Generative Marginalization Models

Published: 02 May 2024, Last Modified: 25 Jun 2024ICML 2024 PosterEveryoneRevisionsBibTeXCC BY 4.0
Abstract: We introduce *marginalization models* (MAMs), a new family of generative models for high-dimensional discrete data. They offer scalable and flexible generative modeling by explicitly modeling all induced marginal distributions. Marginalization models enable fast approximation of arbitrary marginal probabilities with a single forward pass of the neural network, which overcomes a major limitation of arbitrary marginal inference models, such as any-order autoregressive models. MAMs also address the scalability bottleneck encountered in training any-order generative models for high-dimensional problems under the context of *energy-based training*, where the goal is to match the learned distribution to a given desired probability (specified by an unnormalized log-probability function such as energy or reward function).

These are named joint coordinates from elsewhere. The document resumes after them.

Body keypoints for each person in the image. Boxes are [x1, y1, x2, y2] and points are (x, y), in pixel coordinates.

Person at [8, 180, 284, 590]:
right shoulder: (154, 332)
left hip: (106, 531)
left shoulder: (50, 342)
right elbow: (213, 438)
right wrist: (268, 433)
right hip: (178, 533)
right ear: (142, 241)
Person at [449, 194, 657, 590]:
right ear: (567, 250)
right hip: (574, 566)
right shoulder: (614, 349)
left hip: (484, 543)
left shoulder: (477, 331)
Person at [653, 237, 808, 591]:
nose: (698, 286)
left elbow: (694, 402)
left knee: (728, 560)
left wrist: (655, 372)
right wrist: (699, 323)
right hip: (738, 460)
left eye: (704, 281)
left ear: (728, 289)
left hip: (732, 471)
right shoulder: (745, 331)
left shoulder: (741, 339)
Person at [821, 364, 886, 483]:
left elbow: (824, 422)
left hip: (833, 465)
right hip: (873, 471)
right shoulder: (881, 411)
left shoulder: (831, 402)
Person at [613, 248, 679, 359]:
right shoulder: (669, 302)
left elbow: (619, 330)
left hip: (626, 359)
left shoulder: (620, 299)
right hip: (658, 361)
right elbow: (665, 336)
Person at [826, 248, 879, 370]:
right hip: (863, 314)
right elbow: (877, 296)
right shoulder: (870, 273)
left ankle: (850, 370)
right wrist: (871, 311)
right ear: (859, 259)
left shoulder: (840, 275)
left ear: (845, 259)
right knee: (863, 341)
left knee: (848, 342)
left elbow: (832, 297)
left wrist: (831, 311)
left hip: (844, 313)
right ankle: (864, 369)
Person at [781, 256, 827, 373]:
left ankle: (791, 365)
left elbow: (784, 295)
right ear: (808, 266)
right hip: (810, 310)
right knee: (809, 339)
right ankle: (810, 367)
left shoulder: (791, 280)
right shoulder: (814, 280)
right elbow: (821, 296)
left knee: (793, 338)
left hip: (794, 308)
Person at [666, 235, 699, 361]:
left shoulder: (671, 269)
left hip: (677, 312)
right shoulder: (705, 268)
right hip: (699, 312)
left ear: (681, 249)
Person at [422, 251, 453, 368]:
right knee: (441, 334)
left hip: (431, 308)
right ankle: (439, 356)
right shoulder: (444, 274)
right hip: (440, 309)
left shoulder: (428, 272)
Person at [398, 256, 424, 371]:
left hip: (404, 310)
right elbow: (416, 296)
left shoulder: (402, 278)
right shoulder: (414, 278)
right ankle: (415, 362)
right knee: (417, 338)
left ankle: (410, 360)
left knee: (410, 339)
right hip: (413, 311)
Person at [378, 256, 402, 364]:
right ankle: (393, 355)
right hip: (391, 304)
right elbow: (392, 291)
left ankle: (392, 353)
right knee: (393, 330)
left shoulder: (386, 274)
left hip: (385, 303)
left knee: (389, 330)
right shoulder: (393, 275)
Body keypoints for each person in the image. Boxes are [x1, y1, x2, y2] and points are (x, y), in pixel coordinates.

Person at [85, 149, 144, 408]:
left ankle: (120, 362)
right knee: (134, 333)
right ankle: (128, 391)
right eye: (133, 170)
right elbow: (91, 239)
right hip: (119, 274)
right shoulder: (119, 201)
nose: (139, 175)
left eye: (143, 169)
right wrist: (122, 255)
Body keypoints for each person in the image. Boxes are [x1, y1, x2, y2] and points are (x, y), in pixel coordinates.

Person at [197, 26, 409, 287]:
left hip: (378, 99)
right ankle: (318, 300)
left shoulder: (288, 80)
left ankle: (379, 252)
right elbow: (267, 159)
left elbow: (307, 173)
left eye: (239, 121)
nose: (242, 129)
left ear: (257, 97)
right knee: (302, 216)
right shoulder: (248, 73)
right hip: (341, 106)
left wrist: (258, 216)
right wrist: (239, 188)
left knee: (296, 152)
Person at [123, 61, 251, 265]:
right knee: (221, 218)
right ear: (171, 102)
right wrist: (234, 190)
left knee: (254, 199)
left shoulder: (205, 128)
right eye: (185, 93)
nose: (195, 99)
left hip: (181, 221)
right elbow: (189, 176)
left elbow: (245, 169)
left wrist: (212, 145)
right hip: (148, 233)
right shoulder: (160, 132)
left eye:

We propose scalable methods for learning the marginals, grounded in the concept of "*marginalization self-consistency*". We demonstrate the effectiveness of the proposed model on a variety of discrete data distributions, including images, text, physical systems, and molecules, for *maximum likelihood* and *energy-based training* settings. MAMs achieve orders of magnitude speedup in evaluating the marginal probabilities on both settings. For energy-based training tasks, MAMs enable any-order generative modeling of high-dimensional problems beyond the scale of previous methods. Code is available at github.com/PrincetonLIPS/MaM.